= PROBLEM DETAILS =
Copy out again, unchanged, the stretch of the records from the line containing "Valódi vélemények – akik már a mi gyűrűinket" through the line containing "Még több vélemény".

+++

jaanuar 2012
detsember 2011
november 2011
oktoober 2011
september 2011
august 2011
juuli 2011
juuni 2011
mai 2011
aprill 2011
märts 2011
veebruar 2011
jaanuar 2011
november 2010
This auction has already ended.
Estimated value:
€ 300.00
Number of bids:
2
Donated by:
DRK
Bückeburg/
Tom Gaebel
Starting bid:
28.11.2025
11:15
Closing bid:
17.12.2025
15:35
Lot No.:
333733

+++

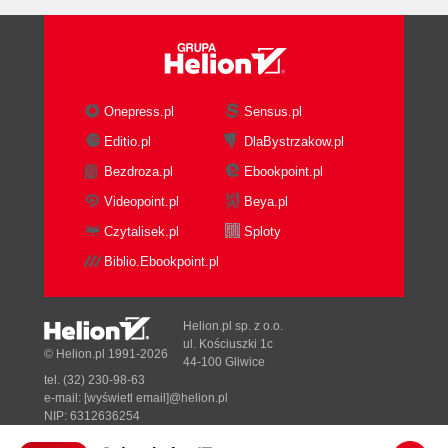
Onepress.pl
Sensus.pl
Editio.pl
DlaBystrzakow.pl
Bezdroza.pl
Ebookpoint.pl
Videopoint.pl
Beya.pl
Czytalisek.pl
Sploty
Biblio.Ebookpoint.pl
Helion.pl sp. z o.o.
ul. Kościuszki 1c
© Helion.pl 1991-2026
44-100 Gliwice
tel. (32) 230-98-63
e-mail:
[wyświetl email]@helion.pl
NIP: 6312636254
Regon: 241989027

+++

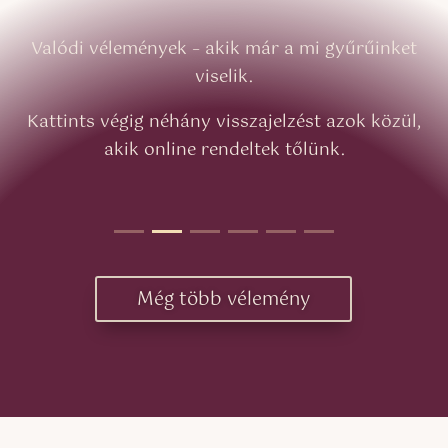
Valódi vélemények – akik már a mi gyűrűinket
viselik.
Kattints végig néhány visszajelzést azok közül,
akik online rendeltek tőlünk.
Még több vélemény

+++

= COMPLETED EXERCISE =
Valódi vélemények – akik már a mi gyűrűinket
viselik.
Kattints végig néhány visszajelzést azok közül,
akik online rendeltek tőlünk.
Még több vélemény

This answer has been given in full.